• **RECORDS PROVIDED**:

··········

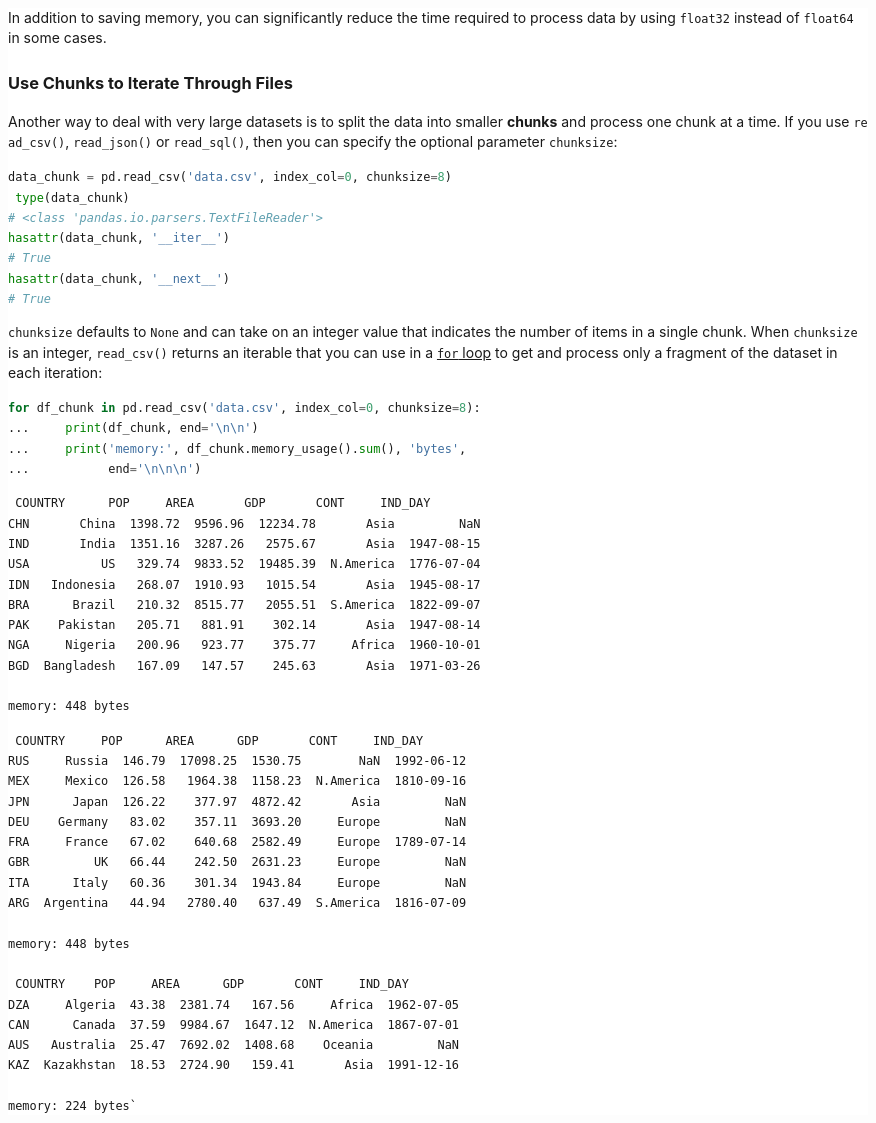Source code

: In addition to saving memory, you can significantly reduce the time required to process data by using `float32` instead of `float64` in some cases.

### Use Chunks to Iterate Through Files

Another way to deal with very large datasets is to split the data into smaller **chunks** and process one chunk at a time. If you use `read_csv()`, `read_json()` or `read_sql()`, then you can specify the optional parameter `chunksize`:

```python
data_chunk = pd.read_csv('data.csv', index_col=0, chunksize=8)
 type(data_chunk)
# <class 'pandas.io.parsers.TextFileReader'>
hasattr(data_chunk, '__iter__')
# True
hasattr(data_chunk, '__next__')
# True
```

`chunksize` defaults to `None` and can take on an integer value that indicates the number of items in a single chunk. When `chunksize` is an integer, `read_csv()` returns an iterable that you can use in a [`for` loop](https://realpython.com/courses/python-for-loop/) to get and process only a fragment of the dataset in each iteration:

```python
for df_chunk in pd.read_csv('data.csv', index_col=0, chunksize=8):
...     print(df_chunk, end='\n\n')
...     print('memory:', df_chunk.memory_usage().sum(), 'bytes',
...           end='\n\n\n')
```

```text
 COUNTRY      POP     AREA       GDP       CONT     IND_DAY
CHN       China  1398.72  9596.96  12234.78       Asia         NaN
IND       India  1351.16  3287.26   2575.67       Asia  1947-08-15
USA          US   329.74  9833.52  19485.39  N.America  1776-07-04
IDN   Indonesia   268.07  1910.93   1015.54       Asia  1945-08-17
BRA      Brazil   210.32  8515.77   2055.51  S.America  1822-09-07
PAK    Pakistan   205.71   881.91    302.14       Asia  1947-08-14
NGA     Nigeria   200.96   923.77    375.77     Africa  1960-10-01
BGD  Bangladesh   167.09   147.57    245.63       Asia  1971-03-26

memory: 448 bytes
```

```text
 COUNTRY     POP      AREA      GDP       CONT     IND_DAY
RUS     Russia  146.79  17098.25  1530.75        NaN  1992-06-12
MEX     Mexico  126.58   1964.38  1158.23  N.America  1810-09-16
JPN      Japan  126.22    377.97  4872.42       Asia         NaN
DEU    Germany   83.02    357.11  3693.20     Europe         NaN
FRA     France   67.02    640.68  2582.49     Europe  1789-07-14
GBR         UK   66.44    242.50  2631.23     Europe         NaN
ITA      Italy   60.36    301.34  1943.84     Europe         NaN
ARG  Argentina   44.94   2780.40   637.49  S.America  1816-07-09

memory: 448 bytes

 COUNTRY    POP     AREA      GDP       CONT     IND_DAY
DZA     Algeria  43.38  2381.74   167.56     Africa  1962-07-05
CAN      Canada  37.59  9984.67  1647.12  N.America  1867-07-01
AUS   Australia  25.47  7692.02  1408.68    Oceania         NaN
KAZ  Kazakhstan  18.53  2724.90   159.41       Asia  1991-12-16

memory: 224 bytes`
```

··········

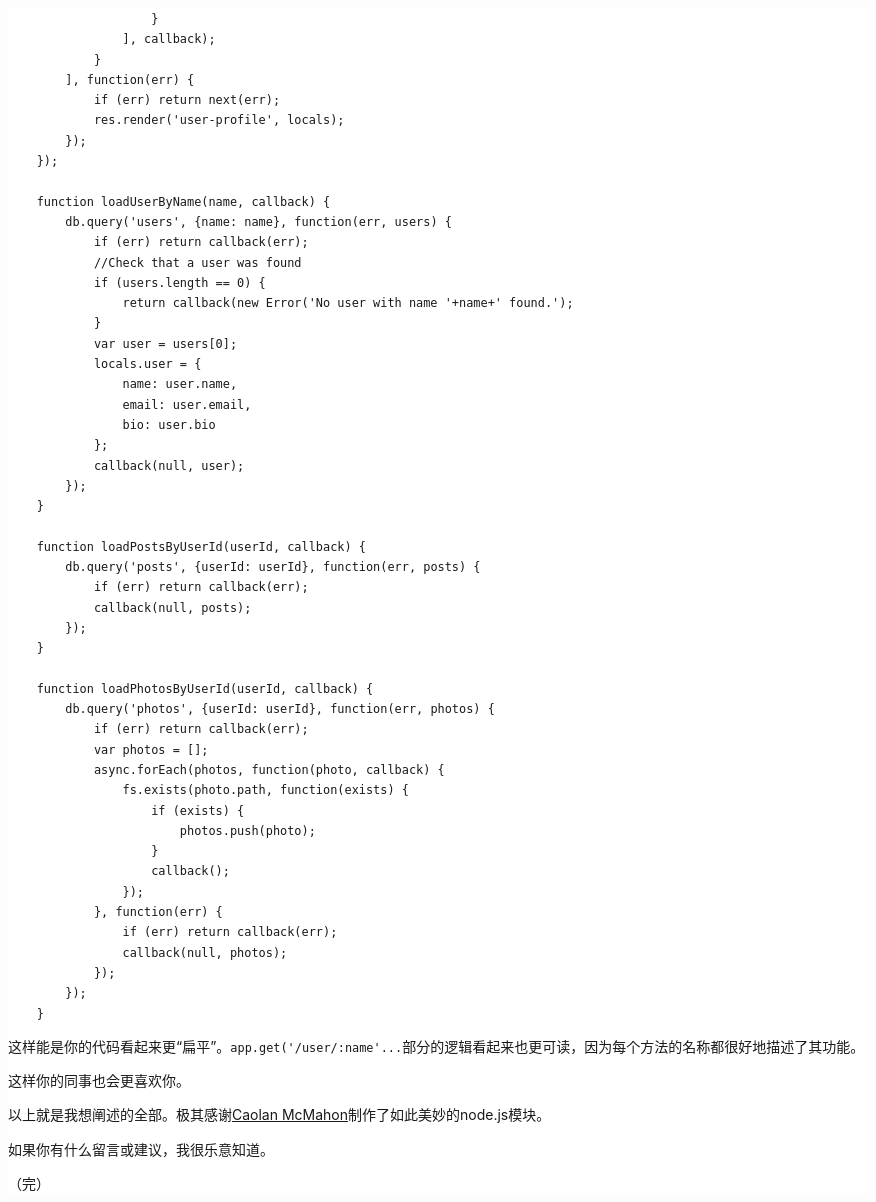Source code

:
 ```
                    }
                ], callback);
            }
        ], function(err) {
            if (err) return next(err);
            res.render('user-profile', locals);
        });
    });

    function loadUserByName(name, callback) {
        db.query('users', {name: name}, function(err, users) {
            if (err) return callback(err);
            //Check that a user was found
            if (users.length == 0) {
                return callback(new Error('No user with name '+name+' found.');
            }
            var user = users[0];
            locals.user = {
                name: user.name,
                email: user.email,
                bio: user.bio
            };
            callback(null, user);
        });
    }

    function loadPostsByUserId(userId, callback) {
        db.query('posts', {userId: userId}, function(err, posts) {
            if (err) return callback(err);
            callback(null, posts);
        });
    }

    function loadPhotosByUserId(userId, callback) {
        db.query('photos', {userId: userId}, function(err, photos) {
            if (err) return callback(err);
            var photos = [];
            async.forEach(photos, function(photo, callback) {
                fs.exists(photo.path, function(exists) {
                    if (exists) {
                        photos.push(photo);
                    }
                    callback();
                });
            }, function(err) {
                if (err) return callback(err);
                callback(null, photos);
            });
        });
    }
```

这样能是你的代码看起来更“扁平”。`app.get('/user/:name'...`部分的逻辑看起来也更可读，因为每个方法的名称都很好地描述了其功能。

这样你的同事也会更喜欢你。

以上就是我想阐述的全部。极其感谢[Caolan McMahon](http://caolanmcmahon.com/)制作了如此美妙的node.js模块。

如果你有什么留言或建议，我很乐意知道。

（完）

··········

• **YOUR GOAL**:
Work through the data above line by line and give the number of lines in which "found" occurs. Add nothing else.

• **TASK ANSWER**:
2